Search the material below for the string "letters" and list each line that holds it.

##### Data supplied #####

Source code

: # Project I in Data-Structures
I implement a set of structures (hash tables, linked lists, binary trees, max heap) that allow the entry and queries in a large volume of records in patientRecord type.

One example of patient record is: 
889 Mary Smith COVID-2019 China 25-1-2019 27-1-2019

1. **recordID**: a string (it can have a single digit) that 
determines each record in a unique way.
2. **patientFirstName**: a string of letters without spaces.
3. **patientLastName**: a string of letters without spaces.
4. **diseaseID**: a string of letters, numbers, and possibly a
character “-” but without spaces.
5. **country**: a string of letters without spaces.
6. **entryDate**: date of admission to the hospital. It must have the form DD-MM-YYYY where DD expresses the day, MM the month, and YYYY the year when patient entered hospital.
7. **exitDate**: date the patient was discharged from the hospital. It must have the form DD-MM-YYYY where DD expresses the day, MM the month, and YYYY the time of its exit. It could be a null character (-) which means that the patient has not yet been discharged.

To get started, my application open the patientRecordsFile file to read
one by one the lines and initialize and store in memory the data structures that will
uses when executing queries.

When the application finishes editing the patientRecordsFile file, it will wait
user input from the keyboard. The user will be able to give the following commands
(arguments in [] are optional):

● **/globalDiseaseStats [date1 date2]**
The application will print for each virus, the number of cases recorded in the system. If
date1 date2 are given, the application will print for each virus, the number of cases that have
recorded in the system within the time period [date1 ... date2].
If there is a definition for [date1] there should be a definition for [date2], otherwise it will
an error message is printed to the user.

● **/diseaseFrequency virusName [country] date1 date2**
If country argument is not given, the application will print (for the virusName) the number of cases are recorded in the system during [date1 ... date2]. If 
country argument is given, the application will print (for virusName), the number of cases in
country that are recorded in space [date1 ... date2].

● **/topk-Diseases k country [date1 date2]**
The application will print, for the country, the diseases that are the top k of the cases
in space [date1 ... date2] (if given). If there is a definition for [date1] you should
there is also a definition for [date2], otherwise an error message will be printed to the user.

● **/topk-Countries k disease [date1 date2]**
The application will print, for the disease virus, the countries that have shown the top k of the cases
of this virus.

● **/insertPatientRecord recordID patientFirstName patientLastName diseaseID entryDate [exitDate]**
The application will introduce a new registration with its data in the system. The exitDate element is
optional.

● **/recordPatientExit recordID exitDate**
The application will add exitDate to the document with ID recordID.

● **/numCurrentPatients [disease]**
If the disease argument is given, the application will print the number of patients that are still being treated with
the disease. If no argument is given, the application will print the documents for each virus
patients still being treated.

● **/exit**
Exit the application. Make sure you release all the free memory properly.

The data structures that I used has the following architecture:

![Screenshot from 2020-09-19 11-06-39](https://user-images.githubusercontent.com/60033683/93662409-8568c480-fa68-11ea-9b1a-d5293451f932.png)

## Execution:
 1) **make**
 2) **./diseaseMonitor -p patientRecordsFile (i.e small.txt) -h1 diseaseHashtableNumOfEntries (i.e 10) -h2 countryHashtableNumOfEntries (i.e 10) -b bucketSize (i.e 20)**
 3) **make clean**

#####

> Written response:
2. **patientFirstName**: a string of letters without spaces.
3. **patientLastName**: a string of letters without spaces.
4. **diseaseID**: a string of letters, numbers, and possibly a
5. **country**: a string of letters without spaces.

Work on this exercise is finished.